Oldenburg used these coloured drawings to immediately respond to the stimuli he encountered every day. Drawing for Oldenburg was not just a vehicle employed to transmit and translate his artistic fixations to larger projects, but an artistic fixation in and of itself. In the words of critic Gene Baro: “Of course he draws also quite deliberatively [sic], in preparation for his work in sculpture; but his preoccupation with drawing… goes well beyond this practical necessity” (Gene Baro, Claes Oldenburg: Drawings and Prints, London 1969, p. 11). To this end, the present work is exceptional in its gestural and instinctive delineation. Oldenburg bleeds red and grey watercolours through his studied hatchings to imbue his work with a sense of innate confidence.

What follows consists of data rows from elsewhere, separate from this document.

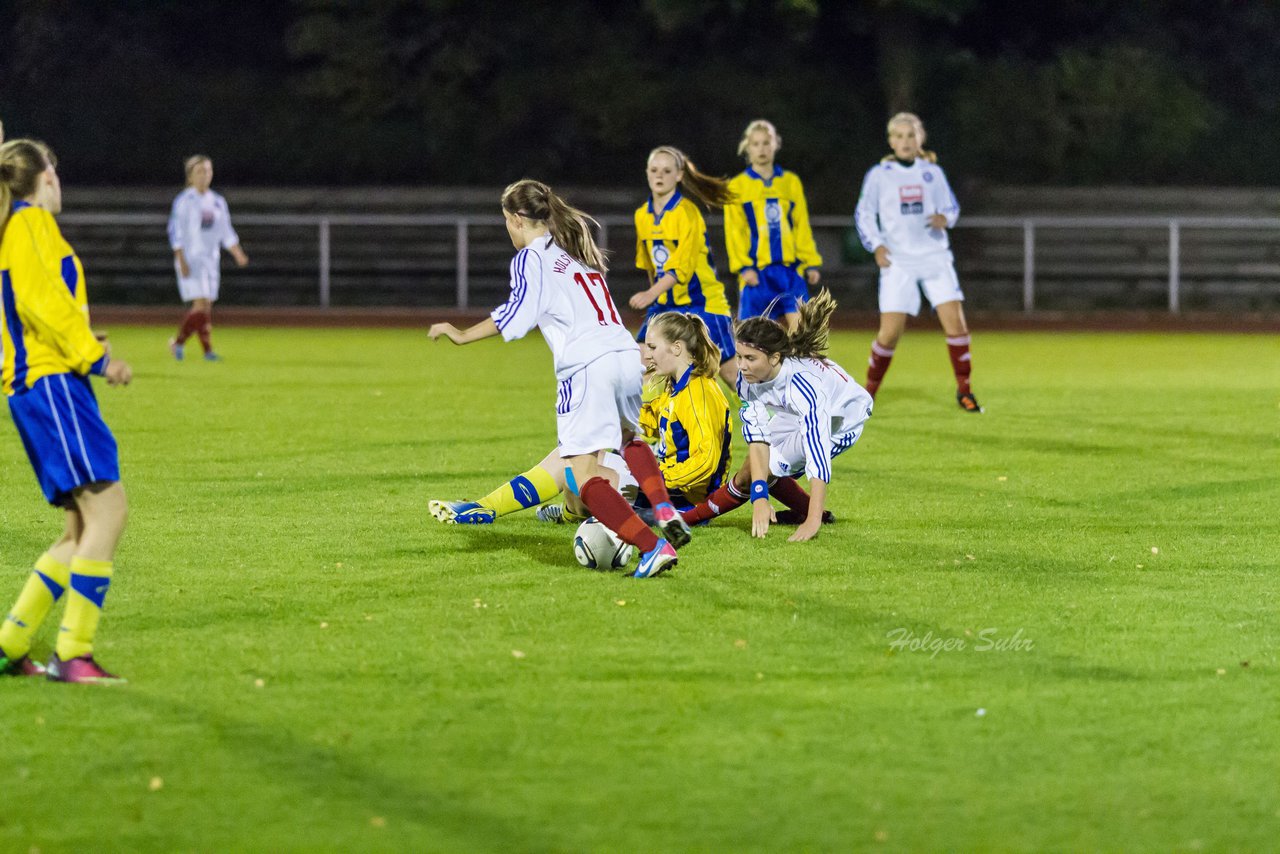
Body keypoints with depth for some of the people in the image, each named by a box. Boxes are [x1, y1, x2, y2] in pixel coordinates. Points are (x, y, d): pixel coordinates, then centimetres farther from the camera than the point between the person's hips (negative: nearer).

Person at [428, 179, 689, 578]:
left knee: (582, 474, -10)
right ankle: (665, 512, 12)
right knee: (627, 436, 35)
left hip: (586, 368, -8)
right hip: (626, 354, 8)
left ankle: (654, 548, -25)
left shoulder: (531, 258, 3)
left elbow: (516, 315, -9)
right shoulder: (579, 251, 26)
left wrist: (464, 335, -6)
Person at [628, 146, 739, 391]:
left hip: (702, 302, -6)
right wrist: (655, 295, 16)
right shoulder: (642, 215, 5)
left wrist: (651, 294, -36)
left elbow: (683, 266, -25)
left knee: (729, 372, -4)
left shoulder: (686, 212, -16)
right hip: (665, 303, 6)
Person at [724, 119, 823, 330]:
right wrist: (743, 266, -10)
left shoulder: (791, 182, 11)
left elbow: (802, 227, 11)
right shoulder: (737, 186, 4)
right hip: (757, 272, -1)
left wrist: (811, 263, 5)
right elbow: (734, 232, 0)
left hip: (790, 269, 2)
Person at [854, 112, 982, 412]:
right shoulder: (879, 174, 2)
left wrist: (945, 218, -8)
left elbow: (951, 206, 15)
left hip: (935, 257, 2)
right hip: (898, 261, -2)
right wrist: (876, 245, -7)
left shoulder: (932, 172, 8)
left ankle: (964, 390, 1)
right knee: (890, 332, -9)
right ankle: (869, 392, 10)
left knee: (954, 320, -11)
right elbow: (863, 214, 7)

1967 was a significant year for Oldenburg’s works on paper and was the first in which they were honoured with their own exhibition, at the Museum of Contemporary Art in Chicago. The present work is in keeping with Oldenburg’s best work in the medium, belying his self-assuredness in draughtsmanship and his quasi-religious devotion to everyday objects, while also providing a fascinating insight into his creative process.